◆ **ENTRIES SHOWN**:
--- START ---

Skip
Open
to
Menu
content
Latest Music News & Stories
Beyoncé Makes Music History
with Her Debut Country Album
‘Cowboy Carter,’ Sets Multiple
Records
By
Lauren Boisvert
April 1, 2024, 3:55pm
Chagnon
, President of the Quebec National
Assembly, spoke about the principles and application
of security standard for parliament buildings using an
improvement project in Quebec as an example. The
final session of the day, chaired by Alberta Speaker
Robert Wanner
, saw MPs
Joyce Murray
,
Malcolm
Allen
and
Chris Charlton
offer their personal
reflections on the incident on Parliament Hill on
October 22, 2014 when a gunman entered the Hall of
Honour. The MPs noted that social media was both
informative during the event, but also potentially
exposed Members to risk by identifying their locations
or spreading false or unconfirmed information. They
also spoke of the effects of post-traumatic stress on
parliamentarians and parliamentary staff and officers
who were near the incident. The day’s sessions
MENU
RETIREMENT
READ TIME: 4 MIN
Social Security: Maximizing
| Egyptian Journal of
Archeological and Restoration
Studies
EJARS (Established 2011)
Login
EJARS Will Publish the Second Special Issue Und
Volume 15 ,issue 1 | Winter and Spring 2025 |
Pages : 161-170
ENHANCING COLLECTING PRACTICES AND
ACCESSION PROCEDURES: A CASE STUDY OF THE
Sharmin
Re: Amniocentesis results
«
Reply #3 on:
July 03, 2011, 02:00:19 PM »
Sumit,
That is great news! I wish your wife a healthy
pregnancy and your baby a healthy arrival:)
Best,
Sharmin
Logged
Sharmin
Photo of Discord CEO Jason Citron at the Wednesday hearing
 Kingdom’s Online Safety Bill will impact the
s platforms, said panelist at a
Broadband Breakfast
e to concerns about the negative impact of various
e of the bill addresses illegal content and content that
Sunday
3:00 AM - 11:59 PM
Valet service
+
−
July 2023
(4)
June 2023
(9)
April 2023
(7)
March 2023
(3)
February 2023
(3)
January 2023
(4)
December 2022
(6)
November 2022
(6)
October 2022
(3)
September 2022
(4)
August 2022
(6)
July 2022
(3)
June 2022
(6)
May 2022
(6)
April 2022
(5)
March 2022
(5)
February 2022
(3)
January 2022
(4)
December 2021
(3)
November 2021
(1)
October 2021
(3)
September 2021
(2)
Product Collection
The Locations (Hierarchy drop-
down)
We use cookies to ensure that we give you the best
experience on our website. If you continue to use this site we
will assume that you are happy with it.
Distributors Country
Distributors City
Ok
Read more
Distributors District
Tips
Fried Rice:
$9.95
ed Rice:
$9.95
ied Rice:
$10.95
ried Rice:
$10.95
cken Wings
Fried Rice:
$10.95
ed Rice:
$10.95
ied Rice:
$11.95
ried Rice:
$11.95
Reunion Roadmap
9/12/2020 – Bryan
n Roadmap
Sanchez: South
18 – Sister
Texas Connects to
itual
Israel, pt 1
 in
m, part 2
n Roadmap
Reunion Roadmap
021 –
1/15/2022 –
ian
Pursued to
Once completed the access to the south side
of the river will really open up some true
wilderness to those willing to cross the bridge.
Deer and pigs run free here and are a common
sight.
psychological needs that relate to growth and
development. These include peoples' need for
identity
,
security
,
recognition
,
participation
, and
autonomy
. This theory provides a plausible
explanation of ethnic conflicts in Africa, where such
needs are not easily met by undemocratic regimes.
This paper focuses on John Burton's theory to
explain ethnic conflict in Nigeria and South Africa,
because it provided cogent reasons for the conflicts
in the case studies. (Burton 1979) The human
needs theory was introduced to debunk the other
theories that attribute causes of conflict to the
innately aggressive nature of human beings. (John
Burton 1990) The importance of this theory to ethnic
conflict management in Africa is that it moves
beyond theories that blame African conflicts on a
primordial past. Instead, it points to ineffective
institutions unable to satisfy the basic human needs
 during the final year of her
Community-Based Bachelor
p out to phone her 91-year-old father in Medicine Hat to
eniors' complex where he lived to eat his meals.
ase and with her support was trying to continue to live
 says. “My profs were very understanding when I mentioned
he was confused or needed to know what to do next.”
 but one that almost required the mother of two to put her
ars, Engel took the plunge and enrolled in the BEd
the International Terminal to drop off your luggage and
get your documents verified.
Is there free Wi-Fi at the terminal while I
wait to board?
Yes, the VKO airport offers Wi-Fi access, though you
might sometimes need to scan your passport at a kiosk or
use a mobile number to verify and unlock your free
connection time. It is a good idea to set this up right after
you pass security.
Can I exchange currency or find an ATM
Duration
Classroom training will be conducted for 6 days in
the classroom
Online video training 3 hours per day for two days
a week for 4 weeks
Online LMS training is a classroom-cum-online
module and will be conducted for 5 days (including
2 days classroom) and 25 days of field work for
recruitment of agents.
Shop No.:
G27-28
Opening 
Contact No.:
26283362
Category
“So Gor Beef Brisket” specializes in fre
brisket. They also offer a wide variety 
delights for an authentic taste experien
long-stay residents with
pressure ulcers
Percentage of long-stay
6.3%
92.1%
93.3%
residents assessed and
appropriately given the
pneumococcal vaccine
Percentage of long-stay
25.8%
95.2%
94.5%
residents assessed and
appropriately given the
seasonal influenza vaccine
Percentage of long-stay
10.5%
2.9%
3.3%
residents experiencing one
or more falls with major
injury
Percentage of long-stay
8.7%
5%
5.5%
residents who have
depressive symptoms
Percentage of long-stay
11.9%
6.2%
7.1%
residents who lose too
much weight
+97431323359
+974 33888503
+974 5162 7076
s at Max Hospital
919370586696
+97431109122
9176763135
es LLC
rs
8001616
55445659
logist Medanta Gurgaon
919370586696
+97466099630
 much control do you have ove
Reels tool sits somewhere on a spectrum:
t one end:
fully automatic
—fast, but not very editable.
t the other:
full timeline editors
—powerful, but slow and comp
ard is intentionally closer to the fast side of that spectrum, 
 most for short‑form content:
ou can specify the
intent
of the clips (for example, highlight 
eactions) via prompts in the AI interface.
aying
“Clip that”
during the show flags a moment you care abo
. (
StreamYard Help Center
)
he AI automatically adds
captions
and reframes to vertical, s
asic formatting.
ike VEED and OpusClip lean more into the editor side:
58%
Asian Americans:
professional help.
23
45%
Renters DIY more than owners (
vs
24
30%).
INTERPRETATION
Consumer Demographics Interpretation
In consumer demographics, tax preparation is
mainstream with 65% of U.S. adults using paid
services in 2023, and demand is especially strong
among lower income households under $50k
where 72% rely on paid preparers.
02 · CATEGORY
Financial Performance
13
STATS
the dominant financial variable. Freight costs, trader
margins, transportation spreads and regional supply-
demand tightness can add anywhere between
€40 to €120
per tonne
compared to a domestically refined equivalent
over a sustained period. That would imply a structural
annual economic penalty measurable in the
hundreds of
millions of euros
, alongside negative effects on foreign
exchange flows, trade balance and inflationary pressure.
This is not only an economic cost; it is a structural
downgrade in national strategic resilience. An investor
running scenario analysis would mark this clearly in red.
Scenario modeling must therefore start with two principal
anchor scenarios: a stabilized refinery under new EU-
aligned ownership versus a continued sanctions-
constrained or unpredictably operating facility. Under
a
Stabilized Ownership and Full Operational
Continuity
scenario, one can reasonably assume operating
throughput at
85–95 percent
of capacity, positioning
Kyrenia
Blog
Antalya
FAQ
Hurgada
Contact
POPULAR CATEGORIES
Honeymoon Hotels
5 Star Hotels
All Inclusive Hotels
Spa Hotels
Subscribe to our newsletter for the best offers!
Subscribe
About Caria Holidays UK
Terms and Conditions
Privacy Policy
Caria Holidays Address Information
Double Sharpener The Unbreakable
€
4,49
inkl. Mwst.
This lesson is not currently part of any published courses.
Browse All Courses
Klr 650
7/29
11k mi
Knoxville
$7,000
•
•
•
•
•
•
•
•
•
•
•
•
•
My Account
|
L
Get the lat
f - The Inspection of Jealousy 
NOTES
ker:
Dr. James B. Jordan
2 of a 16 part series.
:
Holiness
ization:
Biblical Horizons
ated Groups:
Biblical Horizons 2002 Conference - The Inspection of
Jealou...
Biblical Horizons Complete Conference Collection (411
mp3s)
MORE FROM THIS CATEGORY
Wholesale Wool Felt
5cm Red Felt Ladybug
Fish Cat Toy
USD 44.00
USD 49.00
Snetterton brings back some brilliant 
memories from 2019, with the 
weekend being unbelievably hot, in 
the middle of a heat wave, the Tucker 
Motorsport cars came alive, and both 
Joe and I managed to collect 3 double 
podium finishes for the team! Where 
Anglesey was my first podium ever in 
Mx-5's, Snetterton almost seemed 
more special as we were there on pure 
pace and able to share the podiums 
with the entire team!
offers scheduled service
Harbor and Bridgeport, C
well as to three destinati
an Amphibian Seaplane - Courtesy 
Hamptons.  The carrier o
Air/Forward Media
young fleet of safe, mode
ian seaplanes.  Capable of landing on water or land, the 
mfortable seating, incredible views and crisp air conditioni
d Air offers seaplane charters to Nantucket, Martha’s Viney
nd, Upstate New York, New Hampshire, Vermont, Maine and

--- END ---

◆ **BRIEF**: Starting from the line that contains "Fish Cat Toy", give again every line to the last line of the data, exactly. Include nothing else.

◆ **SOLUTION FOR THIS TASK**:
Fish Cat Toy
USD 44.00
USD 49.00
Snetterton brings back some brilliant 
memories from 2019, with the 
weekend being unbelievably hot, in 
the middle of a heat wave, the Tucker 
Motorsport cars came alive, and both 
Joe and I managed to collect 3 double 
podium finishes for the team! Where 
Anglesey was my first podium ever in 
Mx-5's, Snetterton almost seemed 
more special as we were there on pure 
pace and able to share the podiums 
with the entire team!
offers scheduled service
Harbor and Bridgeport, C
well as to three destinati
an Amphibian Seaplane - Courtesy 
Hamptons.  The carrier o
Air/Forward Media
young fleet of safe, mode
ian seaplanes.  Capable of landing on water or land, the 
mfortable seating, incredible views and crisp air conditioni
d Air offers seaplane charters to Nantucket, Martha’s Viney
nd, Upstate New York, New Hampshire, Vermont, Maine and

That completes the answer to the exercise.